Without loss of generality, we may assume that $\gcd(x,y,z)=1$.  First, observe that $x$ is even (otherwise $z^2\equiv -1\pmod{4}$, which is impossible). Note that
$$(z-2y)(z+2y)=3x^2\,.$$
Since $x$ is even, $z$ is also even.  Then, write $x=2u$ and $z=2w$ for some integers $u,w\geq 0$, which gives
$$(w-y)(w+y)=3u^2\,.$$
We have two cases as $\gcd(w-y,w+y)\in\{1,2\}$.  
If $\gcd(w-y,w+y)=1$, then either
$$w-y=s^2\text{ and }w+y=3t^2\,,$$
or
$$w-y=3t^2\text{ and }w+y=s^2\,,$$
for some odd $s,t\in\mathbb{Z}_{\geq 0}$ such that $\gcd(s,t)=1$.  That is,
$$(x,y,z)=(2u,y,2w)=\left(2st,\frac{3t^2-s^2}{2},s^2+3t^2\right)\,,$$
or
$$(x,y,z)=(2u,y,2w)=\left(2st,\frac{s^2-3t^2}{2},s^2+3t^2\right)\,.$$
Hence, we can rewrite these families of solutions as
$$(x,y,z)=\Biggl(2st,\left|\frac{s^2-3t^2}{2}\right|,s^2+3t^2\Biggr)\,,$$
where $s$ and $t$ are odd coprime positive integers.  Note that $3\nmid s$ must hold.
If $\gcd(w-y,w+y)=2$, then either
$$w-y=2s^2\text{ and }w+y=6t^2\,,$$
or
$$w-y=6t^2\text{ and }w+y=2s^2\,,$$
for some $s,t\in\mathbb{Z}_{>0}$ with different parity such that $\gcd(s,t)=1$.  Solving this in a similar manner, we get
$$(x,y,z)=\Big(4st,\left|s^2-3t^2\right|,2s^2+6t^2\Big)$$
for some coprime $s,t\in\mathbb{Z}_{>0}$ with different parity.  Note that $3\nmid s$ must hold.
A: 
Proposition.  Every solution $(x,y,z)\in\mathbb{Z}_{\geq 0}^3$ to the equation $$3x^2+6y^2=z^2$$
  is of the form
  $$(x,y,z)=d\,\Big(\left|s^2-4st-2t^2\right|,\left|s^2+2st-2t^2\right|,3(s^2+2t^2)\Big)\,,$$
  for some $d\in\mathbb{Z}_{\geq0}$ and coprime $s,t\in\mathbb{Z}$ such that $s$ is odd and $3\nmid s+t$.

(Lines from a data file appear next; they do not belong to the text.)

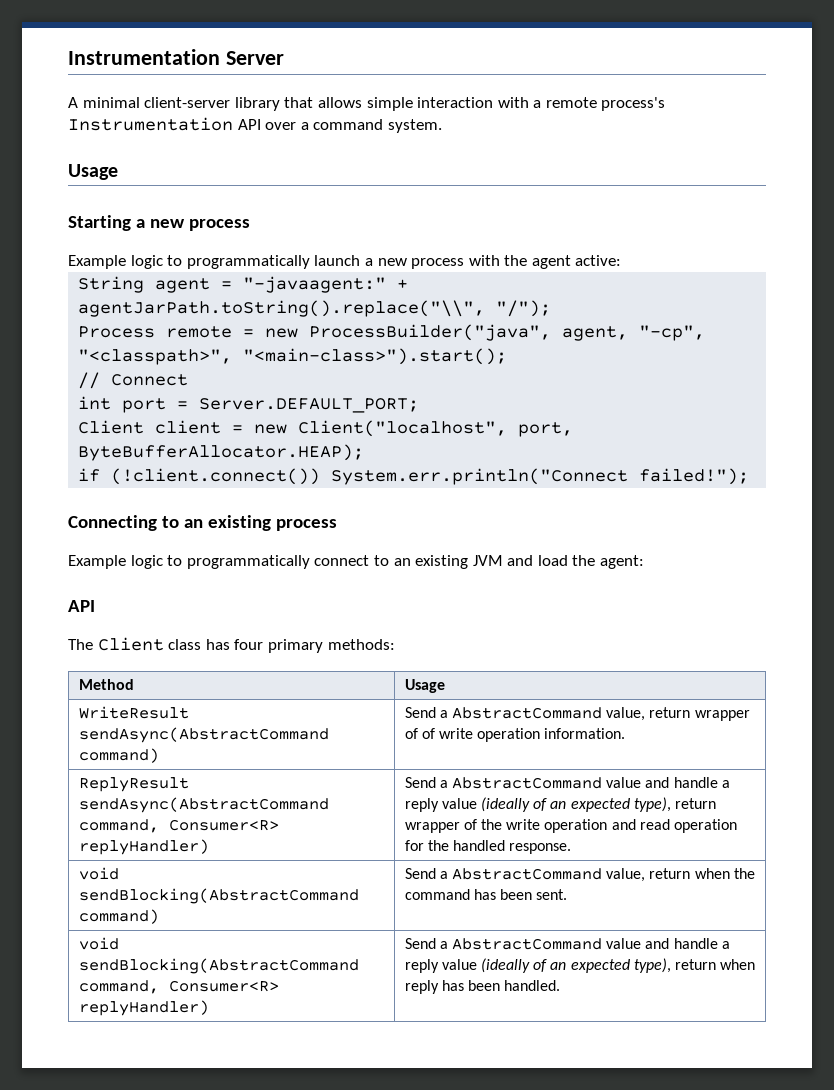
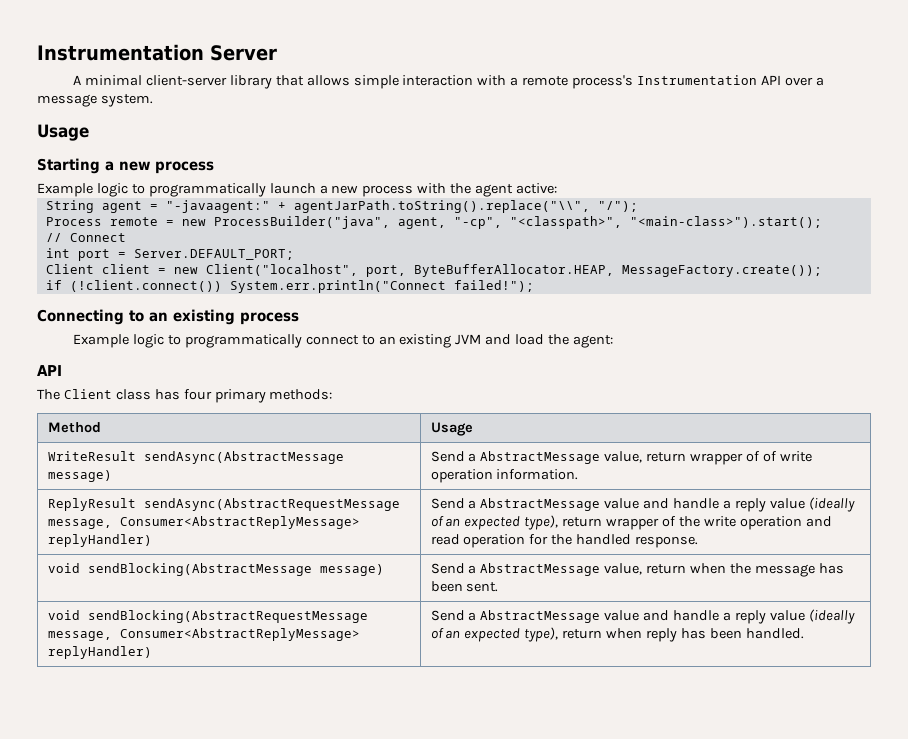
[313,119,384,130] command -> [37,94,97,107] message
[78,444,365,461] ByteBufferAllocator.HEAP); -> [413,264,822,277] ByteBufferAllocator.HEAP, MessageFactory.create());
[78,727,329,743] [78,748,159,763] [404,707,602,719] sendAsync(AbstractCommand command) | Send a AbstractCommand -> [143,451,344,464] [47,470,112,482] [430,451,601,464] sendAsync(AbstractMessage message) | Send a AbstractMessage
[78,797,329,813] [78,819,279,833] [78,839,209,855] [404,777,602,789] sendAsync(AbstractCommand command, Consumer<R> replyHandler) | Send a AbstractCommand -> [143,498,400,511] [47,516,360,529] [47,534,152,547] [430,498,601,511] sendAsync(AbstractRequestMessage message, Consumer<AbstractReplyMessage> replyHandler) | Send a AbstractMessage
[78,888,359,904] [78,909,159,924] [404,868,602,880] sendBlocking(AbstractCommand command) | Send a AbstractCommand -> [87,563,384,576] [430,563,601,576] sendBlocking(AbstractMessage message) | Send a AbstractMessage
[404,889,470,900] command -> [754,564,815,577] message
[78,958,359,974] [78,980,279,994] [78,1000,209,1016] [404,938,602,950] sendBlocking(AbstractCommand command, Consumer<R> replyHandler) | Send a AbstractCommand -> [87,610,368,623] [47,628,360,641] [47,646,152,659] [430,610,601,623] sendBlocking(AbstractRequestMessage message, Consumer<AbstractReplyMessage> replyHandler) | Send a AbstractMessage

Without loss of generality, we assume that $\gcd(x,y,z)=1$.    Observe that $x$ must be odd, $z$ is odd, and $3\mid z$.  That is, $z=3w$ for some odd integer $w$.  The equation now becomes
$$x^2+2y^2=3w^2\,.$$
Rewrite the equation as
$$(x-\alpha\,y)(x+\alpha\,y)=(1+\alpha)(1-\alpha)\,w^2\,,\tag{*}$$
where $\alpha:=\sqrt{-2}$.  
The ring $R:=\mathbb{Z}[\alpha]$ is a unique factorization domain whose units are $\pm1$.  Note that
$$\gcd(x-\alpha\,y,x+\alpha\,y)\in\{1,\alpha,2\}\,.$$
If $\gcd(x-\alpha\,y,x+\alpha\,y)\neq 1$, then $2\mid w^2$, which is a contradiction.  That is, $\gcd(x-\alpha\,y,x+\alpha\,y)=1$.
From this observation, (*) implies that either
$$x+\alpha\,y=\pm(1+\alpha)(s+\alpha\,t)^2$$
or
$$x+\alpha\,y=\pm(1-\alpha)(s+\alpha\,t)^2$$
for some coprime $s,t\in\mathbb{Z}$, as $1\pm\alpha$ are prime elements of $R$.  Hence,
$$(x,y,z)=\pm\big(s^2-4st-2t^2,s^2+2st-2t^2,3(s^2+2t^2)\big)$$
or
$$(x,y,z)=\pm\big(s^2+4st-2t^2,-s^2+2st+2t^2,3(s^2+2t^2)\big)\,.$$
We can combine both results into a single family:
$$(x,y,z)=\Big(\left|s^2-4st-2t^2\right|,\left|s^2+2st-2t^2\right|,3(s^2+2t^2)\Big)\,,$$
where $s$ and $t$ are coprime integers.  Since $x$ is odd, $s$ must be odd.  Note also that $3\nmid s+t$.